- **TASK DETAILS**: Count the lines in the rows below that contain the string "directory", and reply with only that number.

- **DATA SUPPLIED**:
--

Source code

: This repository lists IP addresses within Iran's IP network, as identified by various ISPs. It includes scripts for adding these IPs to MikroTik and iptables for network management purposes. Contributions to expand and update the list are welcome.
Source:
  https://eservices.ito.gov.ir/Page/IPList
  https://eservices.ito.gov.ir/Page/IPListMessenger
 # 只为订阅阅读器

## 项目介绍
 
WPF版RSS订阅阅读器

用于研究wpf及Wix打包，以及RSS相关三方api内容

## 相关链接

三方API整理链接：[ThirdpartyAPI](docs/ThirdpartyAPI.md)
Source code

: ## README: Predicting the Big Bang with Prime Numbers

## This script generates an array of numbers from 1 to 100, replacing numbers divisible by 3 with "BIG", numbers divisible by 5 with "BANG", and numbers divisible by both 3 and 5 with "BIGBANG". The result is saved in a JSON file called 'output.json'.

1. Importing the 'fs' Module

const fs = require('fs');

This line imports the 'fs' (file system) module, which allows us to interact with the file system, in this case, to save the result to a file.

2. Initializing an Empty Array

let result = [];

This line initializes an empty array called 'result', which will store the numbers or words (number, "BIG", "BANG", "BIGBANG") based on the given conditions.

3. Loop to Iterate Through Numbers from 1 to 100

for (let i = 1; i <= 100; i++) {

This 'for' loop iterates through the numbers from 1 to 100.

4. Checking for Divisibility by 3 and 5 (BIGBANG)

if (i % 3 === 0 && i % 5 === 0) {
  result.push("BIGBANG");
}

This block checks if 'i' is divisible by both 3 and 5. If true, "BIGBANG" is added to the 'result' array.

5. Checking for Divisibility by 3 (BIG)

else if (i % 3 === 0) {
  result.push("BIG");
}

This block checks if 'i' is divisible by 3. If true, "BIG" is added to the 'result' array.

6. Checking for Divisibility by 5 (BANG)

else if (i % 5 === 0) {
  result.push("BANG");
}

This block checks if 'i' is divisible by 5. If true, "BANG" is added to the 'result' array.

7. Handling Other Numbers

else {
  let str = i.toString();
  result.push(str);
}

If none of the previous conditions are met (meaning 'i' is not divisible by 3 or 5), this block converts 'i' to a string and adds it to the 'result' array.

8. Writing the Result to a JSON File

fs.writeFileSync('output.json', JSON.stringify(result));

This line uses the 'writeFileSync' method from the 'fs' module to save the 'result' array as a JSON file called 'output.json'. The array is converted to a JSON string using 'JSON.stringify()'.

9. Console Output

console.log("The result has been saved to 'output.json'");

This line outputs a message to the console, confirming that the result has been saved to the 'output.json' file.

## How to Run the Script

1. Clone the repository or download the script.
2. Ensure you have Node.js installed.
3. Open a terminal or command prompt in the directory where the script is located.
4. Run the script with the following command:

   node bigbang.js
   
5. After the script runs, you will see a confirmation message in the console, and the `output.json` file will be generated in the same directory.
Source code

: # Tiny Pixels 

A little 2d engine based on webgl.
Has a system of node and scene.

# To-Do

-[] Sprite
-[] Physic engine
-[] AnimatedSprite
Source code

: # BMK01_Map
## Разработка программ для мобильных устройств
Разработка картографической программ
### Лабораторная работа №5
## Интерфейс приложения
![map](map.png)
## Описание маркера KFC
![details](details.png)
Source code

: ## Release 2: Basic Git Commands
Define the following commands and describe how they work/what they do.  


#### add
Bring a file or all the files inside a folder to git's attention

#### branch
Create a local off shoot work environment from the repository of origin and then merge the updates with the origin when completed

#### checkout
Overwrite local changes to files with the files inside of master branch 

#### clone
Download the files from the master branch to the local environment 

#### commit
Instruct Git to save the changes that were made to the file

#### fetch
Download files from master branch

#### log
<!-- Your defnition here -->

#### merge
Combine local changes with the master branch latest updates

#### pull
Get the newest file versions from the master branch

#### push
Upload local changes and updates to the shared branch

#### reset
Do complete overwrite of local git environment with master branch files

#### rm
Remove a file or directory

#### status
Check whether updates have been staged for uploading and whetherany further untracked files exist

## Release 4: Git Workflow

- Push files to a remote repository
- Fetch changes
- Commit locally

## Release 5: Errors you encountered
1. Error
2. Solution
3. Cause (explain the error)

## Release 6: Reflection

--

- **RESPONSE AREA**: 3